The farmers of a century ago ate plain food and wore plain clothes. Their daily fare was usually salt fish, salt pork, beef, a few vegetables, and dried apples. The numerous farm implements, which have done so much to cheapen food and to bring thousands of acres into a state of high cultivation, were not yet invented.
The well-to-do farmer managed to pick up a great deal of general information and news of the day. He was noted for an inquiring turn of mind. He could tire out the weary visitor or stranger on the road with numberless questions on current social, political, or religious topics. At times he would unbend enough to play "fox and geese" with his children, or attend "apple bees" and corn huskings.
CHAPTER XXI.
WHAT OUR NAVY DID IN THE WAR OF 1812.
273. Outrages committed by the Pirates of the Barbary Coast.—A hundred years ago the ports of the nations lying on the northern coast of Africa—the Barbary States, as they were called, Morocco, Algiers, Tunis, and Tripoli—were infested by fierce pirates. They used to rush out with their swift vessels and capture the ships of Christian nations. After plundering them of their valuables, they would hold the crews as slaves, or sell them to slave dealers.
These pirates became for years the terror of Europe. Merchants paid annual tributes of large sums of money to the Pasha to save their cargoes from seizure. Even our own nation, in 1795, paid these sea robbers for the release of American sailors captured and held by them as slaves, and also for the exemption of our ships from attack.

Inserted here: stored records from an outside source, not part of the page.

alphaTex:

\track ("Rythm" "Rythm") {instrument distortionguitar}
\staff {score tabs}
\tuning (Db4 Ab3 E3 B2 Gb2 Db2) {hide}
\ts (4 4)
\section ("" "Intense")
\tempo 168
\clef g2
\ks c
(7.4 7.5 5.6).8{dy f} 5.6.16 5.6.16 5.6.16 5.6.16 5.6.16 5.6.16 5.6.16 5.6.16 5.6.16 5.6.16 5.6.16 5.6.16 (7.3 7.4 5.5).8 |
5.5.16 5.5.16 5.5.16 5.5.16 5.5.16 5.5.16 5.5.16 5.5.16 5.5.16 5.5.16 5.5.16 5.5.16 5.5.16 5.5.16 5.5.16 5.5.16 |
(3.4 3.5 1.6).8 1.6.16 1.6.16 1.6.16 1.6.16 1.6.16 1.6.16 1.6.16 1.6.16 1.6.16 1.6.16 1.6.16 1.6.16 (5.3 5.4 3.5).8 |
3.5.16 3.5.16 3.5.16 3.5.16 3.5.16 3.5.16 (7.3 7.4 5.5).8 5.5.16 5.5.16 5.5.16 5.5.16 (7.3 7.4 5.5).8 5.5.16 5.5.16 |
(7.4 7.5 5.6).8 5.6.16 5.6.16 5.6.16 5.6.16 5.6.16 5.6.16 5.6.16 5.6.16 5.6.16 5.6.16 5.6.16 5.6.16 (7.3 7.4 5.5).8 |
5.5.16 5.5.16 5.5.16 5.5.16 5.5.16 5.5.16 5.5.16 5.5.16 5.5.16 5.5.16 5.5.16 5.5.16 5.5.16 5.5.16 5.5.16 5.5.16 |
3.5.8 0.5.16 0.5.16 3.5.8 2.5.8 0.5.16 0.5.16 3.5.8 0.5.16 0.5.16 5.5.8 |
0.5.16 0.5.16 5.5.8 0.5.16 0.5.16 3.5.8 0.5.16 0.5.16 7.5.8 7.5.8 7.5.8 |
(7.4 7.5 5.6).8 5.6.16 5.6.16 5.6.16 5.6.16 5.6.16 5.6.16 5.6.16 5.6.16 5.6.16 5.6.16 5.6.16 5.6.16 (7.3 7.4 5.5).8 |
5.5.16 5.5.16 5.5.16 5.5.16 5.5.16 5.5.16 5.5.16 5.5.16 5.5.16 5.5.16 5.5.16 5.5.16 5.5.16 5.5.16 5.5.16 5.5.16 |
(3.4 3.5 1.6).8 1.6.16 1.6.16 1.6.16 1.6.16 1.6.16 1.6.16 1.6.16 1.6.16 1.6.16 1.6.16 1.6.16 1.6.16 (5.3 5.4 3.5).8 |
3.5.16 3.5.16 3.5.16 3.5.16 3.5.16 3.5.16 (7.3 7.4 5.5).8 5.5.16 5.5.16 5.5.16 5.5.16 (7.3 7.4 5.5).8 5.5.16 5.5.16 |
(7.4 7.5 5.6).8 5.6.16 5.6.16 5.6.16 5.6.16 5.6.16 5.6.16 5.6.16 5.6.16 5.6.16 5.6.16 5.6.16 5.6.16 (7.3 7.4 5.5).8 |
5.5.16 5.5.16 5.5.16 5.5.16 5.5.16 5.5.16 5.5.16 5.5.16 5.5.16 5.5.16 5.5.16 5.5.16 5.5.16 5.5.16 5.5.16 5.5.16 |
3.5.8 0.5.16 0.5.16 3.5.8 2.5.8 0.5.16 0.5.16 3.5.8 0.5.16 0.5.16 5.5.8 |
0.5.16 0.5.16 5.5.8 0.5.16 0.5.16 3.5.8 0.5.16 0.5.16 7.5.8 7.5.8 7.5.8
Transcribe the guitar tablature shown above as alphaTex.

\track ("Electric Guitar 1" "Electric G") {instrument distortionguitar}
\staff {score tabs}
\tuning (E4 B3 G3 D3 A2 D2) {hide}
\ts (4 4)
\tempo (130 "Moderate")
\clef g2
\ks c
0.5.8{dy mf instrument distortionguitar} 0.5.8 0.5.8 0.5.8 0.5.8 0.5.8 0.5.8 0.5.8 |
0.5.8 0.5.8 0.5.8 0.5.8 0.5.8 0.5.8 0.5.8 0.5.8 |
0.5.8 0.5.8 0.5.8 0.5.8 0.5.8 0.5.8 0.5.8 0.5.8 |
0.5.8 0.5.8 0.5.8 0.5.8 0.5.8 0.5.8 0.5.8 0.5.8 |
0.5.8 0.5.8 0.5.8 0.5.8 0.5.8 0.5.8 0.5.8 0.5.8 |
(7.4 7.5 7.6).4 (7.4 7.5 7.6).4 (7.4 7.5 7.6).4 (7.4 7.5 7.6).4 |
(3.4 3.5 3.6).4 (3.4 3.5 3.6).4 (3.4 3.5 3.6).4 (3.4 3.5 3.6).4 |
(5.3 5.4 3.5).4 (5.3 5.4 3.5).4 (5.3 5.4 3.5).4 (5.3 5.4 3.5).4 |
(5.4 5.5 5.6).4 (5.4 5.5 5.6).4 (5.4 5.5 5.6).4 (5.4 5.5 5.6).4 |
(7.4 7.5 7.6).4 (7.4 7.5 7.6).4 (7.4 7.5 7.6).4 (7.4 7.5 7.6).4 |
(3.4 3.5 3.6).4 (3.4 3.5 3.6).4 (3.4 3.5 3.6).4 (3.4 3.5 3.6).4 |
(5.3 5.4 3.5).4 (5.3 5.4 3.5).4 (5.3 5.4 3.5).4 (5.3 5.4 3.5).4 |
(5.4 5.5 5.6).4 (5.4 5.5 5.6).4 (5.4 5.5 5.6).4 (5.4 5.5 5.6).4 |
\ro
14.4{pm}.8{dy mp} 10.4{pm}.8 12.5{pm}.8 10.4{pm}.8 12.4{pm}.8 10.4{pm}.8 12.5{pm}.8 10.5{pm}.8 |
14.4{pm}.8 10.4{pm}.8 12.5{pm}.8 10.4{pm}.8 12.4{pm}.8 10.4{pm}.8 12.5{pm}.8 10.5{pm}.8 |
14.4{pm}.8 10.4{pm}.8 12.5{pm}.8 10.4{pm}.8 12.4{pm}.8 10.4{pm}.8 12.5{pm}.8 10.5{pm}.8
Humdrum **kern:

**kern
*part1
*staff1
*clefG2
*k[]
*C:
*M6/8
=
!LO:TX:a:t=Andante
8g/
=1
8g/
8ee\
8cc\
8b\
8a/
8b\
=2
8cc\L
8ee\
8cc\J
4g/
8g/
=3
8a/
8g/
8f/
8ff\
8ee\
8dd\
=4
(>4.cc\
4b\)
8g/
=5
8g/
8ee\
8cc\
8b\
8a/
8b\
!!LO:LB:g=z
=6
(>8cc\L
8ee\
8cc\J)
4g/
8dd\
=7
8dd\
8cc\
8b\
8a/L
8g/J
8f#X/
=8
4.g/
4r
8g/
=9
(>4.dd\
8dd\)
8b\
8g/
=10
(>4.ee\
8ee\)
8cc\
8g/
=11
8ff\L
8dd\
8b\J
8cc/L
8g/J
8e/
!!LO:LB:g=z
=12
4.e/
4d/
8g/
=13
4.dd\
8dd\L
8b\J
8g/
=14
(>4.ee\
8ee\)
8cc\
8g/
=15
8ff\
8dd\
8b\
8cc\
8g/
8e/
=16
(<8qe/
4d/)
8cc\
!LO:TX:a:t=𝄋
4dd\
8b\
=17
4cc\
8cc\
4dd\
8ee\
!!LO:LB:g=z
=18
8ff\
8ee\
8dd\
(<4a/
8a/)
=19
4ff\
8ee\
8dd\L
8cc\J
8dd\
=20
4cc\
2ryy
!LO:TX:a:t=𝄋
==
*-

First and last we paid these robber states not less than a million dollars to buy their good will.
It is difficult to realize that there was once a time when the President of the United States negotiated treaties, the Senate ratified them, and Congress voted tribute money to keep the peace with pirates.
In 1801 a disagreement arose about our regular payment; and the Bashaw of Tripoli, whose greed it was hard to satisfy, had the impudence to declare war against the United States and cut down the flagstaff in front of our consul's residence.